Reasoning that heterosexual marriages are more tenuous and that children produced as a consequence of such marriages deserve better than the “all too often causal or temporary” nature of such relationships, the New York State Court of Appeals finds that opposite-sex couples need an incentive. By which they mean in comparison to the same-sex couples who, having all too stable relationships, and who “do not become parents as a result of accident or impulse” should be refused the right to marry. It makes perfect sense that the State of New York might encourage the deadbeat dads and underage moms to marry happily ever after by pointing at the gay couple across the street who can only dream of being afforded the many “undisputed benefits of marriage.”
Or maybe the court should stop “could”-ing and “might”-ing as to the intent of the state legislature or drop the misconception that “it is better, other things being equal, for children to grow up with both a mother and a father” and realize that it is a fallacy to deny same-sex couples the right to marry on the basis of the prejudiced perception that any children such couples may adopt or birth are somehow at risk.

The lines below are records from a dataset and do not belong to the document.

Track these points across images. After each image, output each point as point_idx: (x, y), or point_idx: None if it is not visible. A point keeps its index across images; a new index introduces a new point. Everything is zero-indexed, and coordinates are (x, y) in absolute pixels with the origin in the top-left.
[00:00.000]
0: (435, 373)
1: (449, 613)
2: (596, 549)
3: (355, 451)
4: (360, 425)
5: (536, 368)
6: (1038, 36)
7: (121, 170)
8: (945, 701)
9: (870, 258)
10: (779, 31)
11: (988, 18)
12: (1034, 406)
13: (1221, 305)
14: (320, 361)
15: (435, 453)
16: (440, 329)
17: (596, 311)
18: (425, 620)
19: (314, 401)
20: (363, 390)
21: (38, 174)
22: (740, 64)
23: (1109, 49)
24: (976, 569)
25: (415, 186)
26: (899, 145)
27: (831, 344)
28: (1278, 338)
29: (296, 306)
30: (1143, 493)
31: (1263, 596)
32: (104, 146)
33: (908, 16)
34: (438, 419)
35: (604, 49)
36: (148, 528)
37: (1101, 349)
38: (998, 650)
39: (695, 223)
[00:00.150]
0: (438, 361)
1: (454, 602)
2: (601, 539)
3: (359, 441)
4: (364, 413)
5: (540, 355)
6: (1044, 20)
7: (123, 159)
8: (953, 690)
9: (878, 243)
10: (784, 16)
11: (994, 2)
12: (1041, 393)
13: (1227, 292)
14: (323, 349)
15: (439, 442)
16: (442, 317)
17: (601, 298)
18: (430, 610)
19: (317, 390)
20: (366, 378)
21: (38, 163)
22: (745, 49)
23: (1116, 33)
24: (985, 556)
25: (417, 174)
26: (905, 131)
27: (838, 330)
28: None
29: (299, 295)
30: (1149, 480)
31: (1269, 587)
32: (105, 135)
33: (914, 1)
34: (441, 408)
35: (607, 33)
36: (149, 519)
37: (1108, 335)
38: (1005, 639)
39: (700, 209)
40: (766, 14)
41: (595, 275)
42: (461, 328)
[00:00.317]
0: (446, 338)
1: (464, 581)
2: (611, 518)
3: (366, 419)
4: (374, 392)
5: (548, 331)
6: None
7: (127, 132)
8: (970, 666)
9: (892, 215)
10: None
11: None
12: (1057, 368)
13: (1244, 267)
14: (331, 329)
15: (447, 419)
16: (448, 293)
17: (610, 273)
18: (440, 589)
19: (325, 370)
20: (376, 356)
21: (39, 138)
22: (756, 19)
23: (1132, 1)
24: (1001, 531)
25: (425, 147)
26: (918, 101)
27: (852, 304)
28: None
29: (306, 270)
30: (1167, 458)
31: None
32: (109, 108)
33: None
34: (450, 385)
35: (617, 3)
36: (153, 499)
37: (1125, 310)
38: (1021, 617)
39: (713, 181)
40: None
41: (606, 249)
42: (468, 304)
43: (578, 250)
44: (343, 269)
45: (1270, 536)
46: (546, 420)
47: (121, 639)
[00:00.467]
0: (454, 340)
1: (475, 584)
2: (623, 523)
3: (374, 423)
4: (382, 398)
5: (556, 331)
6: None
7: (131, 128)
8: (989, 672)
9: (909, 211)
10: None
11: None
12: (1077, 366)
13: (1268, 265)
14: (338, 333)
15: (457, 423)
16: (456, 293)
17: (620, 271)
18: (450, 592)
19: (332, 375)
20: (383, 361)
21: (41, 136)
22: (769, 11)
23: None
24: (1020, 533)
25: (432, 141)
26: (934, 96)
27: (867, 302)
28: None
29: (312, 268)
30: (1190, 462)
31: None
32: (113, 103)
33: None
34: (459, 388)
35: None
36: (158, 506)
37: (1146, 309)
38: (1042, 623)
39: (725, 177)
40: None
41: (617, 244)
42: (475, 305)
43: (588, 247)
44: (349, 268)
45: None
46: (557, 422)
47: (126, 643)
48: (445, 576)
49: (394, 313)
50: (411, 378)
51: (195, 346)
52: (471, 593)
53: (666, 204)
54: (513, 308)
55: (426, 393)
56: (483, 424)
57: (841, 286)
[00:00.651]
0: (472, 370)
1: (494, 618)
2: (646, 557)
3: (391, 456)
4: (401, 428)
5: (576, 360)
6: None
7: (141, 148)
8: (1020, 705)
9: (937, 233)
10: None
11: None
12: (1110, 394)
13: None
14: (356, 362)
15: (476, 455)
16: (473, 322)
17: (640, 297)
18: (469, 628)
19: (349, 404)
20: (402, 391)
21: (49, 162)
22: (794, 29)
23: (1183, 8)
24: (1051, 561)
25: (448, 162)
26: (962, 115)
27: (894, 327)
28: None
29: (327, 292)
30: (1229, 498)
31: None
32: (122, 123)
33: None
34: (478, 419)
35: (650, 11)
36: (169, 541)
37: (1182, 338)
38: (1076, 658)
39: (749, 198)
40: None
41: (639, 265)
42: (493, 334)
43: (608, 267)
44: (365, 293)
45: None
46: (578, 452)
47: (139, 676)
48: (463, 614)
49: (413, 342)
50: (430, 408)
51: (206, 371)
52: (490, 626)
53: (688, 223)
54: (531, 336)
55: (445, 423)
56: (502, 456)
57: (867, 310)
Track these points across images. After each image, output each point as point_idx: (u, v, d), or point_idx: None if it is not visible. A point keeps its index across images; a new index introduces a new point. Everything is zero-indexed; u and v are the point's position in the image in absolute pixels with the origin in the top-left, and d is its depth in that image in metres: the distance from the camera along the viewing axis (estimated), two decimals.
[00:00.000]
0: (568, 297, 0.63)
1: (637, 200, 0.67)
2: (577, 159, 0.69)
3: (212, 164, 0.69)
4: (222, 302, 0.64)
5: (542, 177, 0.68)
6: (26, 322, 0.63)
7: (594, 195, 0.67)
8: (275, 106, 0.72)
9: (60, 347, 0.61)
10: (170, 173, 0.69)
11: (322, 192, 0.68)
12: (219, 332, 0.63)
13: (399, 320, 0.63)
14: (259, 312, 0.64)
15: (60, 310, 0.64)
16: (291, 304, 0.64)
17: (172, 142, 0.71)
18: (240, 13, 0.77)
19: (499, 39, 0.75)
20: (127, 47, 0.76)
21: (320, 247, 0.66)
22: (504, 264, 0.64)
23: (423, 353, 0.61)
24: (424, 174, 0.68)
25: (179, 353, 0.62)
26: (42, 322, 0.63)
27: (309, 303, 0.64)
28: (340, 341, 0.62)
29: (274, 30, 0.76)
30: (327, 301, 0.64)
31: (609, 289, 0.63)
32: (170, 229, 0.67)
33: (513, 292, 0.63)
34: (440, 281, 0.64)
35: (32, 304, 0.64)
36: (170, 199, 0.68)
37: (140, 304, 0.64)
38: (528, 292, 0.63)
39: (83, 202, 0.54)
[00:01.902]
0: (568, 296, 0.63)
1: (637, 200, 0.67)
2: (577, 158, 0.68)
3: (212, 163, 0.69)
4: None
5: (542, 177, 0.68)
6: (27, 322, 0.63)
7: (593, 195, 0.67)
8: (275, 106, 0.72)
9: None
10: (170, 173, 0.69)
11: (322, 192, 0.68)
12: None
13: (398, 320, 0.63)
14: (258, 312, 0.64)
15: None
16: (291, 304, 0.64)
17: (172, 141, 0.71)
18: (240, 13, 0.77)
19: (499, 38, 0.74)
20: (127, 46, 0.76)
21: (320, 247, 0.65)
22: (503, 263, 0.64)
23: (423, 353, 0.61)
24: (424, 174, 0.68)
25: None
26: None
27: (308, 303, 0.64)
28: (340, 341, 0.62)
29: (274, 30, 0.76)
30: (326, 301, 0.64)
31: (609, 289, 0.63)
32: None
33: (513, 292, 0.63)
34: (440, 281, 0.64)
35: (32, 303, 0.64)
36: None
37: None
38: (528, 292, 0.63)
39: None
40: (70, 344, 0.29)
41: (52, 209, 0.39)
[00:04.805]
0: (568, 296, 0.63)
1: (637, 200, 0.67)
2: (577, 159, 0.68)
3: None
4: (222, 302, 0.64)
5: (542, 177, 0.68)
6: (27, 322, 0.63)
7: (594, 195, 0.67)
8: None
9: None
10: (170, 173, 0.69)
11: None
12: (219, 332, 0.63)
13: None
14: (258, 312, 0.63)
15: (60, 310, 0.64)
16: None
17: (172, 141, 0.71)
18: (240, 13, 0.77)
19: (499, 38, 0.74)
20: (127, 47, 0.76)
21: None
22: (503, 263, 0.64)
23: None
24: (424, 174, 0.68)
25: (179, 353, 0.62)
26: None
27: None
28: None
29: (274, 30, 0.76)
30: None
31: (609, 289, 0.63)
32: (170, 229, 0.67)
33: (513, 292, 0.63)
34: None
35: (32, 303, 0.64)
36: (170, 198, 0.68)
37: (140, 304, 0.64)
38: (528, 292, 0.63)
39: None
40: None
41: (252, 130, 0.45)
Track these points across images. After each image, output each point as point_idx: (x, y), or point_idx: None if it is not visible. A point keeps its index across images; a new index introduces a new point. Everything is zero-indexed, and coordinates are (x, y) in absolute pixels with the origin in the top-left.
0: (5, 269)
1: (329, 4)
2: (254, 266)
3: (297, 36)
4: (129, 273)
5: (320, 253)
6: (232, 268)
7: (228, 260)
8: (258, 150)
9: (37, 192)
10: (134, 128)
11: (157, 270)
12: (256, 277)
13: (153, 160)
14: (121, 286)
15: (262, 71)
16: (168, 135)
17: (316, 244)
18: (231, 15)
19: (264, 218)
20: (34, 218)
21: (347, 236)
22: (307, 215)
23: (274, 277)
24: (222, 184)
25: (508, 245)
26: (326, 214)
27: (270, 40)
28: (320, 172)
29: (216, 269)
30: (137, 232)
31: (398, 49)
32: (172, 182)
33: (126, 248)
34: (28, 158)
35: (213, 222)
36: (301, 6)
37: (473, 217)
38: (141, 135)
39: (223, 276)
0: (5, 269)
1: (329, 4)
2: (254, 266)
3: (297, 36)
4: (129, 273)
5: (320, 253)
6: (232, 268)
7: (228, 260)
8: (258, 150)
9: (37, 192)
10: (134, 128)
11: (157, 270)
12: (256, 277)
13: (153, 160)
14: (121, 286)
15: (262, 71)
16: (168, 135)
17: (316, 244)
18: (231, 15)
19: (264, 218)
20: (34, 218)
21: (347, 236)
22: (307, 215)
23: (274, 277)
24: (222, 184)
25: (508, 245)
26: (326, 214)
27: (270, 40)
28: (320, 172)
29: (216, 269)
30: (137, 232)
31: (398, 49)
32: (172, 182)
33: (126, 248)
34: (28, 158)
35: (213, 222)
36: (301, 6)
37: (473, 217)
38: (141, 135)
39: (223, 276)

The court is effectively citing as reason against same-sex marriage that it is better for a child to grow up in an orphanage or a series of foster homes than with two mothers or two fathers. Is it possible that the generalizations on which the court based its decision are a result of statistical averaging and not a function of any real world research? The court should find error in its own argument as it claims to have insufficient experience in the quality of child rearing in same sex households.
Such inconsistencies regarding studies of same-sex parents are self serving as the court claims that “what they show, at most, is that a rather limited observation has detected no marked differences [between children in same-sex and opposite-sex households]. More definitive results could hardly be expected, for until recently few children have been raised in same-sex households, and there has not been enough time to study the long-term results of such child-rearing.” Am I reading this right? When there isn’t enough evidence we should assume that gay people are simply incompetent at raising children. With statements like that, how could the plaintiffs possibly persuade the court that “this long-accepted restriction is a wholly irrational one, based solely on ignorance and prejudice against homosexuals?” Apparently it takes centuries of strife, war and a handful of Constitutional Amendments to convince the court that those who think gay people should not marry are bigots, plain and simple.
The court conveniently fails to address any possibility that the decisions to deny same-sex marriage on the basis of the false claim of harm to the child comes at the expense of same-sex couples who do not have children.
While it is difficult to argue with the court’s reasoning due process, I imagine they could have found better precedent than to compare same-sex marriage to suicide. Given the pretext (which has already been criticized) the claim to “legitimate governmental interest” of “protecting the welfare of children” stands or falls on the absurdity of those findings. The fundamental assumption that marriage equals children all but predates the current court and will probably die with the last of the pre-boomer generation. Upon removing the idea that the purpose of State endorsed marriage is procreation the entire stack of cards falls apart.
Alternatively an equally effective slice is dismantling the misguided belief that “fostering relationships that will serve children best” is somehow related to “sexual activity that cannot lead to the birth of children.” This is completely counter-intuitive. Relationships that cannot result in the birth of children (it seems the court has now chosen to forget adoption or artificial insemination) have zero relevance to children. Such couples are as removed from the realm of child-care as they are in such a relationship in which they are not officially married. The court also fails to address the very real existence of same-sex couples living together out of wedlock and raising the natural children of one or the other or both. Is the state denying them the benefits of marriage going to change their relationship or the welfare of their children for the better?
Finally, the blogosphere as been rife with criticism of the courts inclination to refer to sexual orientation as “sexual preference.” Reading the preceding dozen or so pages of arguments this is just par for the course. Let us hope this benighted ruling serves as a wakeup call to the New York State legislature and that they take head to the courts closing statement to “listen and decide as wisely as it can.” Marriage is a basic human right. Being against gay marriage is not a moral or religious stand; it is bigotry, nothing more.